Endocrine Glands and Hormones

• Pineal Gland: Secretes melatonin, which regulates the sleep-wake cycle.
• Pituitary Gland: Secretes many hormones.
  • Human Growth Hormone: Stimulates growth and cell reproduction.
  • Thyroid Stimulating Hormone: Stimulates the thyroid gland
  • Antidiuretic Hormone: Promotes water retention by the kidneys.
• Thyroid Gland: Secretes thyroxine and calcitonin.
  • Thyroxine: Regulates metabolism.
  • Calcitonin: Lowers blood calcium levels.
  • The thyroid gland acts like a metabolic thermostat by releasing hormones that control metabolism.
• Parathyroid Gland: Secretes parathyroid hormone, which increases blood calcium levels.
• Adrenal Gland: Located above the kidneys.
  • Adrenal Cortex: The outer part of the adrenal gland.
  • Cortisol: Regulates stress response and metabolism.
  • Aldosterone: Regulates sodium and potassium levels.
  • Adrenal Medulla: The inner part of the adrenal gland.
  • Adrenaline: Increases heart rate, blood pressure, and energy.
• Pancreas: Secretes insulin and glucagon which regulate blood sugar levels. glucagon increases blood glucose levels.
  • Insulin: Lowers blood glucose levels by promoting the uptake of glucose by cells.
• Ovaries: Produce estrogen and progesterone, which regulate female reproductive functions.
• Testes: Produce testosterone, which regulates male reproductive functions.

Feedback Loops

• Negative Feedback Loop: A process where the end product inhibits its own production, maintaining balance.

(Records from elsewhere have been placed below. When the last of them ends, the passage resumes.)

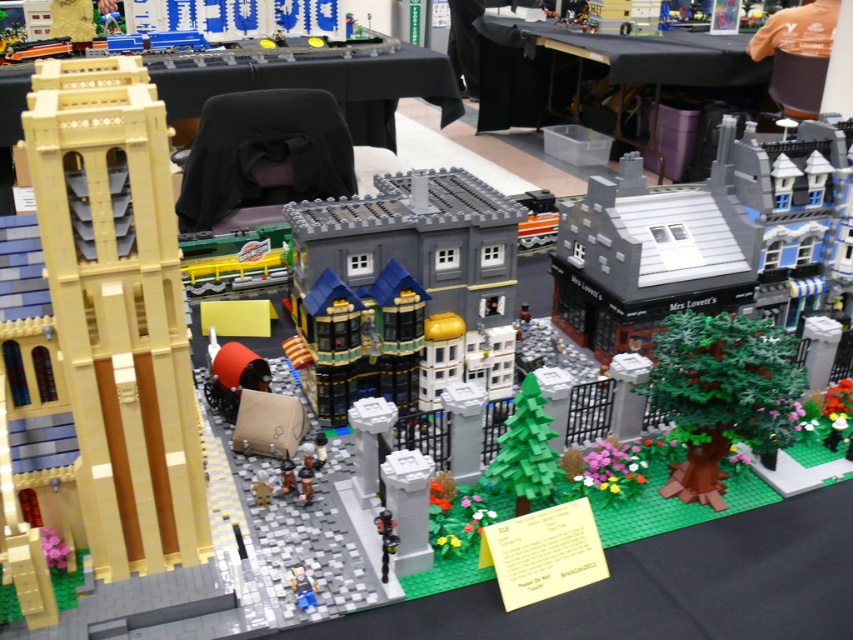
Consider the image. Which of these two, black plastic table at upper center or smooth plastic figure at center, stands shorter?

smooth plastic figure at center is shorter.

Measure the distance from black plastic table at upper center to smooth plastic figure at center.

They are 5.63 meters apart.

Where is `black plastic table at upper center`? This screenshot has height=640, width=853. black plastic table at upper center is located at coordinates (606, 77).

Locate an element on the screen. The height and width of the screenshot is (640, 853). black plastic table at upper center is located at coordinates (606, 77).

Is green matte tree at center behind smooth plastic figure at center?

Yes, green matte tree at center is behind smooth plastic figure at center.

Is green matte tree at center to the right of smooth plastic figure at center from the viewer's perspective?

Yes, green matte tree at center is to the right of smooth plastic figure at center.

Who is more forward, (498, 452) or (305, 593)?

Point (305, 593)

I want to click on green matte tree at center, so click(525, 451).

Is black plastic table at upper center to the left of shiny black figure at center from the viewer's perspective?

Incorrect, black plastic table at upper center is not on the left side of shiny black figure at center.

This screenshot has width=853, height=640. I want to click on black plastic table at upper center, so click(606, 77).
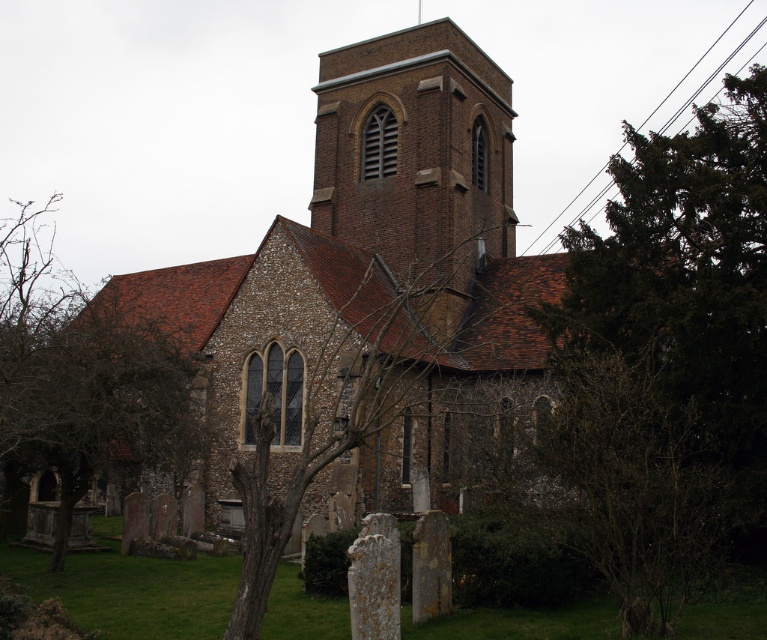
Is brown brick tower at center to the right of green leafy tree at lower left from the viewer's perspective?

Yes, brown brick tower at center is to the right of green leafy tree at lower left.

Consider the image. Is brown brick tower at center further to the viewer compared to green leafy tree at lower left?

Yes, it is behind green leafy tree at lower left.

Locate an element on the screen. Image resolution: width=767 pixels, height=640 pixels. brown brick tower at center is located at coordinates (416, 156).

Can you confirm if brown stone church at center is positioned to the left of brown brick tower at center?

Indeed, brown stone church at center is positioned on the left side of brown brick tower at center.

Which is in front, point (416, 380) or point (426, 22)?

Point (416, 380)

Between point (341, 164) and point (394, 228), which one is positioned behind?

The point (341, 164) is more distant.

This screenshot has width=767, height=640. In order to click on brown stone church at center in this screenshot , I will do `click(372, 262)`.

Is brown stone church at center shorter than green leafy tree at lower left?

No.

Can you confirm if brown stone church at center is positioned to the right of green leafy tree at lower left?

Yes, brown stone church at center is to the right of green leafy tree at lower left.

Which is in front, point (426, 275) or point (150, 372)?

Point (150, 372)

Where is `brown stone church at center`? Image resolution: width=767 pixels, height=640 pixels. brown stone church at center is located at coordinates (372, 262).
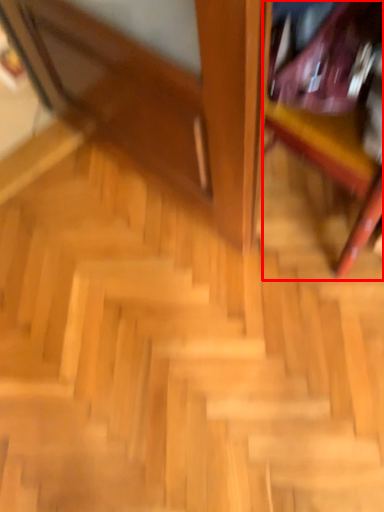
Question: From the image's perspective, what is the correct spatial positioning of furniture (annotated by the red box) in reference to stairs?

Choices:
 (A) above
 (B) below

Answer: (A)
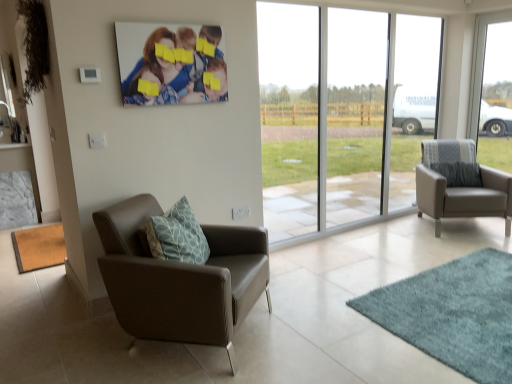
The image size is (512, 384). I want to click on unoccupied area in front of transparent glass window at center, which appears as the first window when viewed from the left, so [x=389, y=279].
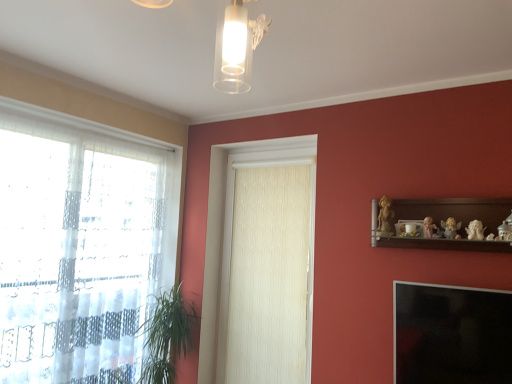
Question: Is transparent fabric at left in front of or behind white textured curtain at center in the image?

Choices:
 (A) behind
 (B) front

Answer: (B)

Question: Based on their sizes in the image, would you say transparent fabric at left is bigger or smaller than white textured curtain at center?

Choices:
 (A) small
 (B) big

Answer: (B)

Question: Estimate the real-world distances between objects in this image. Which object is closer to the matte gold angel at upper right, which appears as the 3th toy when viewed from the left?

Choices:
 (A) transparent fabric at left
 (B) wooden shelf at upper right
 (C) white textured curtain at center
 (D) transparent glass window screen at lower right
 (E) green leafy plant at lower left

Answer: (B)

Question: Which object is the farthest from the white textured curtain at center?

Choices:
 (A) matte white figurine at upper right, marked as the 4th toy in a right-to-left arrangement
 (B) white porcelain figurine at upper right, which ranks as the second toy in right-to-left order
 (C) wooden statue at upper right, placed as the first toy when sorted from left to right
 (D) porcelain figurine at upper right, which is the first toy in right-to-left order
 (E) green leafy plant at lower left

Answer: (D)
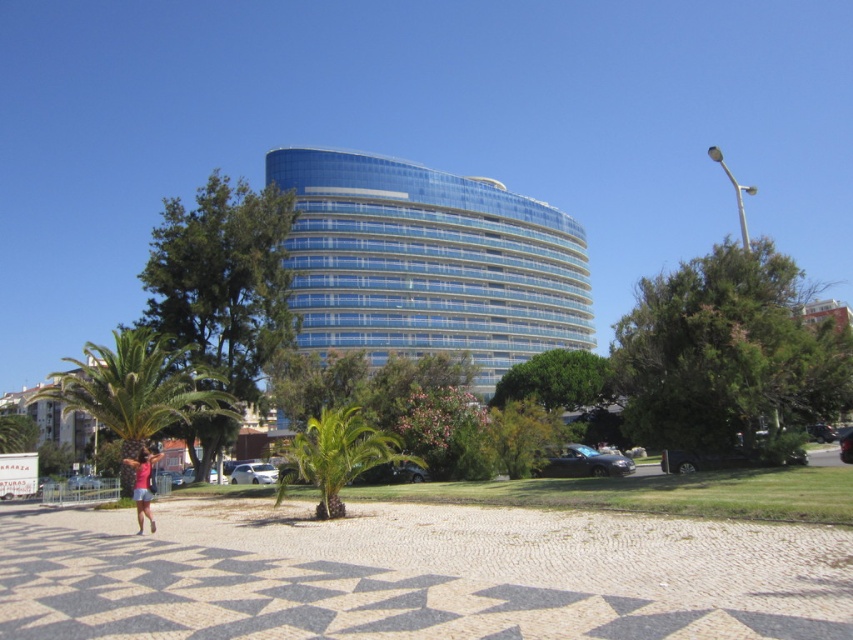
Which is in front, point (587, 275) or point (154, 531)?

Point (154, 531) is in front.

Based on the photo, who is more distant from viewer, (x=323, y=225) or (x=143, y=509)?

Point (x=323, y=225)

Locate an element on the screen. blue glass building at center is located at coordinates (428, 262).

Does green leafy palm tree at lower left appear over pink fabric at lower left?

Indeed, green leafy palm tree at lower left is positioned over pink fabric at lower left.

Can you confirm if green leafy palm tree at lower left is shorter than pink fabric at lower left?

In fact, green leafy palm tree at lower left may be taller than pink fabric at lower left.

Describe the element at coordinates (138, 387) in the screenshot. I see `green leafy palm tree at lower left` at that location.

Locate an element on the screen. Image resolution: width=853 pixels, height=640 pixels. green leafy palm tree at lower left is located at coordinates (138, 387).

Can you confirm if blue glass building at center is wider than green leafy palm tree at lower left?

Correct, the width of blue glass building at center exceeds that of green leafy palm tree at lower left.

Is blue glass building at center further to camera compared to green leafy palm tree at lower left?

That is True.

Who is more distant from viewer, (338,269) or (154,358)?

The point (338,269) is behind.

Image resolution: width=853 pixels, height=640 pixels. What are the coordinates of `blue glass building at center` in the screenshot? It's located at (428, 262).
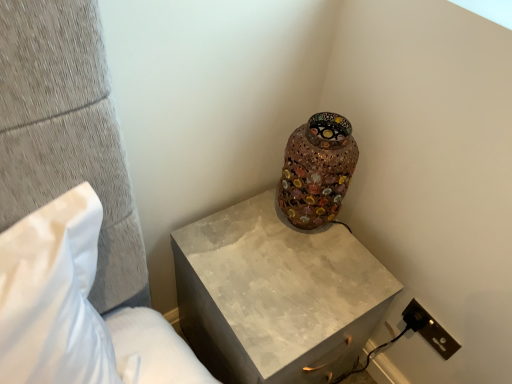
Question: In terms of height, does white fabric pillow at left look taller or shorter compared to matte concrete nightstand at upper right?

Choices:
 (A) tall
 (B) short

Answer: (A)

Question: Considering the relative positions of white fabric pillow at left and matte concrete nightstand at upper right in the image provided, is white fabric pillow at left to the left or to the right of matte concrete nightstand at upper right?

Choices:
 (A) right
 (B) left

Answer: (B)

Question: Based on their relative distances, which object is nearer to the mosaic glass vase at upper right?

Choices:
 (A) matte concrete nightstand at upper right
 (B) white fabric pillow at left
 (C) brown plastic electrical outlet at lower right

Answer: (A)

Question: Which of these objects is positioned farthest from the mosaic glass vase at upper right?

Choices:
 (A) matte concrete nightstand at upper right
 (B) brown plastic electrical outlet at lower right
 (C) white fabric pillow at left

Answer: (C)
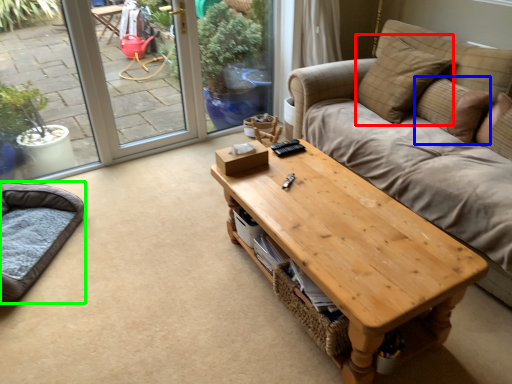
Question: Based on their relative distances, which object is nearer to pillow (highlighted by a red box)? Choose from pillow (highlighted by a blue box) and cat bed (highlighted by a green box).

Choices:
 (A) pillow
 (B) cat bed

Answer: (A)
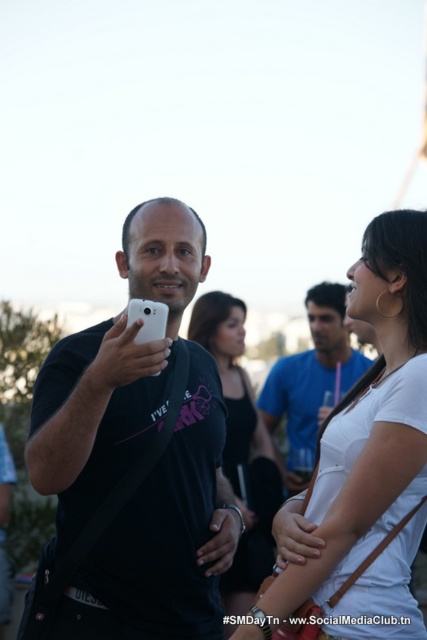
Between white matte phone at center and white cotton shirt at center, which one appears on the left side from the viewer's perspective?

white matte phone at center

Does white matte phone at center have a greater width compared to white cotton shirt at center?

Correct, the width of white matte phone at center exceeds that of white cotton shirt at center.

The image size is (427, 640). Identify the location of white matte phone at center. (136, 456).

Between matte black shirt at center and matte black t-shirt at center, which one is positioned higher?

matte black t-shirt at center is above.

Which is more to the right, matte black shirt at center or matte black t-shirt at center?

matte black t-shirt at center is more to the right.

Measure the distance between point (248, 465) and camera.

The distance of point (248, 465) from camera is 27.88 meters.

This screenshot has width=427, height=640. I want to click on matte black shirt at center, so click(240, 448).

Can you confirm if white cotton shirt at center is positioned above matte black shirt at center?

Yes, white cotton shirt at center is above matte black shirt at center.

The width and height of the screenshot is (427, 640). Describe the element at coordinates (366, 465) in the screenshot. I see `white cotton shirt at center` at that location.

Is point (409, 269) positioned behind point (249, 385)?

No, (409, 269) is in front of (249, 385).

Find the location of a particular element. This screenshot has height=640, width=427. white cotton shirt at center is located at coordinates (366, 465).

Short-Term vs Long-Term Stress Response

• Short-Term: Primarily involves the nervous system (sympathetic).
• Long-Term: Predominantly involves the endocrine system (cortisol).

Nervous vs Endocrine

• Nervous system responses are typically more rapid due to the direct electrical and chemical signaling.
• Endocrine responses are slower but have longer-lasting effects.